Globally, there has been a very small number of reports of new-onset or aggravation of pre-existing myasthenia gravis with atorvastatin, pravastatin, lovastatin, fluvastatin, simvastatin, rosuvastatin and pitavastatin (single-ingredient and fixed-dose combination products) (1)

  • patients who are taking statins should be advised to be alert to new symptoms for myasthenia gravis, or worsening symptoms of pre-existing myasthenia gravis, and to seek medical advice if these occur (1)

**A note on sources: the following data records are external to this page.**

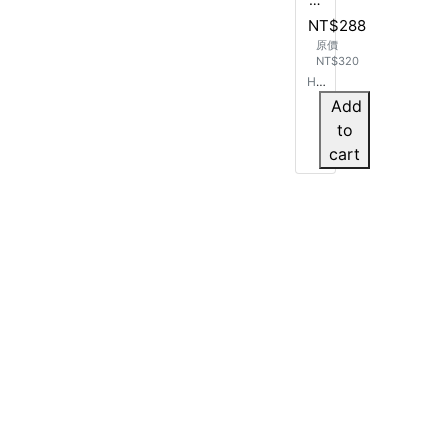
運
NT$288
動
原價
NT$320
HU
GG
Add
ER
to
兒
cart
童
識
別
證
套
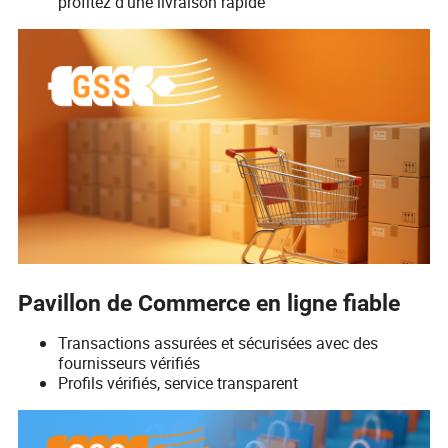
profitez d'une livraison rapide
Pavillon de Commerce en ligne fiable
Transactions assurées et sécurisées avec des
fournisseurs vérifiés
Profils vérifiés, service transparent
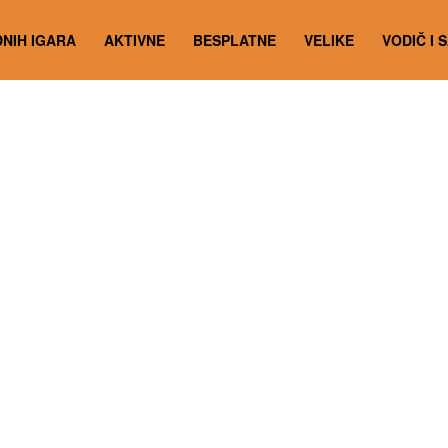
NIH IGARA
AKTIVNE
BESPLATNE
VELIKE
VODIČ I 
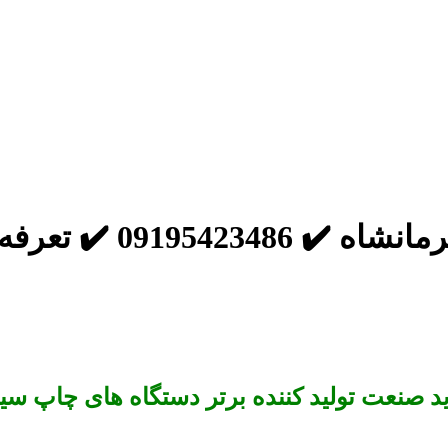
️ تعرفه استاندارد
 صنعت تولید کننده برتر دستگاه های چاپ سی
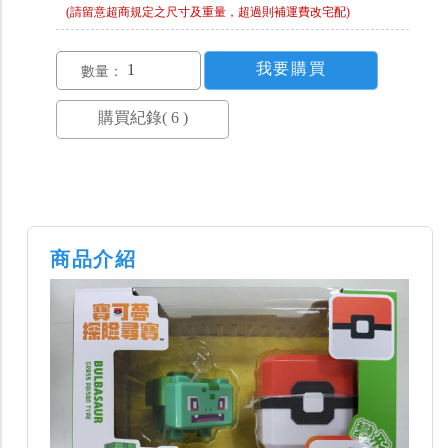
(請留意超商規定之尺寸及重量，超過則補運費改宅配)
數量：
商品介紹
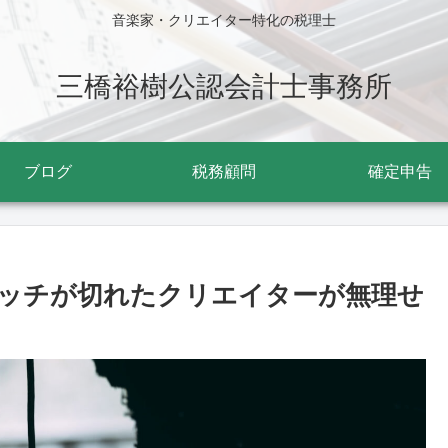
音楽家・クリエイター特化の税理士
三橋裕樹公認会計士事務所
ブログ
税務顧問
確定申告
ッチが切れたクリエイターが無理せ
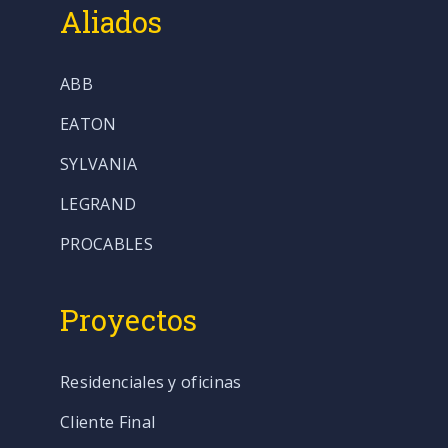
Aliados
ABB
EATON
SYLVANIA
LEGRAND
PROCABLES
Proyectos
Residenciales y oficinas
Cliente Final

Advice for healthcare professionals (1):

  • there have been some suspected reports of new-onset or aggravation of pre-existing myasthenia gravis or ocular myasthenia associated with statin use; the current frequency of these adverse events is not known but given the extensive use of statins in the population, the reports are understood to be very infrequent

  • the majority of UK reports note that the patient recovered after stopping statin treatment, while a minority continued to experience symptoms; recurrence of symptoms has been reported when patients restarted on the same or a different statin

  • refer patients presenting with suspected new-onset myasthenia gravis after starting statin therapy to a neurology specialist – it could be necessary to discontinue statin treatment depending on the assessment of the individual benefits and risks

  • advise patients with pre-existing myasthenia gravis to be alert to aggravation of symptoms while taking a statin - it could be necessary to discontinue statin treatment depending on the assessment of the individual benefits and risks

  • report suspected adverse drug reactions associated with statins on a Yellow Card

Reference:

  • Drug Safety Update volume 17, issue 2: September 2023: 1.